The Norwegian krone and South African rand climbed almost 1 percent against the U.S. dollar on Wednesday after China’s trade surplus widened and exports recovered last month, while crude imports rose to a record. The report assuaged concern that growth is slowing in the world’s second-biggest economy.
“It’s definitely a relief rally after the Chinese trade data,” said Karl Schamotta, director of foreign-exchange research and strategy in Toronto at Cambridge Global Payments, which hedges currencies for companies. “Some of the fear around China has dissipated,” stabilizing the outlook for commodity demand, he said.
Currencies of raw-materials sellers, including Mexico and New Zealand and Canada, have fallen since the start of the year as China’s currency depreciated, fueling speculation that the nation will use fewer natural resources.

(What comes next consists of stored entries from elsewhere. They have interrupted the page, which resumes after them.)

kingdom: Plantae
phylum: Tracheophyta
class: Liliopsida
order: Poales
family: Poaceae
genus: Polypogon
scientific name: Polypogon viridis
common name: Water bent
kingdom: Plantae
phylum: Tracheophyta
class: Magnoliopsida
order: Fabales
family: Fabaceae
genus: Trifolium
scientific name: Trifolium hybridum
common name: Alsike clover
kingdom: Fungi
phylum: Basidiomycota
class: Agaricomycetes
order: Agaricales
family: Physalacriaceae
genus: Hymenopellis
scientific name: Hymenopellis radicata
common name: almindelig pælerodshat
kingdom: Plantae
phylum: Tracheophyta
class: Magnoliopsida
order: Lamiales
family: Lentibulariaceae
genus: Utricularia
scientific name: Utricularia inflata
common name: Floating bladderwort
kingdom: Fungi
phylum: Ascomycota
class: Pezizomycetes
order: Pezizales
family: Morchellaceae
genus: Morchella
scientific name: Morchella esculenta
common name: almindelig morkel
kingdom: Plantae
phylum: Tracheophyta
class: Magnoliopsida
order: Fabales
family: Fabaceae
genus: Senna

Crude oil prices erased earlier gains to trade near a 12-year low.
The rand was little changed at 16.5817 per dollar as of 8:25 a.m. in Tokyo on Thursday after advancing 0.6 percent in New York. It dropped to a record this week. Norway’s krone was at 8.8202 against the greenback from 8.8191 on Wednesday, when it gained 0.7 percent as the Bloomberg Commodity Index increased 0.3 percent.
Data on Wednesday showed China’s trade surplus widened to $60 billion, taking the full-year tally to $594.5 billion, helping offset capital outflows that have pressured the yuan. The world’s largest energy consumer increased imports last year by 8.8 percent to a record 334 million metric tons, or about 6.7 million barrels a day, according to preliminary data released by the Beijing-based General Administration of Customs.
“It’s lending some reassurance that China’s not slowing as dramatically or quickly as some people had feared,” said Thierry Wizman, global interest rates and currencies strategist at Macquarie Capital USA Inc. in New York.
The currencies of nations that depend on commodity exports were hammered in the opening days of the year as an eight-day run of reductions in the yuan’s reference rate spooked financial markets. The Bloomberg Commodity Index has slumped 5 percent since Dec. 31, while oil dropped below $30 a barrel Tuesday.
The rand is still down 6.7 percent this year, making it the worst performer among major currencies versus the dollar. The dollars of Australia, New Zealand and Canada have all fallen more than 3 percent.
“It remains a very uncertain trading environment with very thin, illiquid trading conditions,” said Alvise Marino, a foreign-exchange strategist at Credit Suisse Group AG in New York.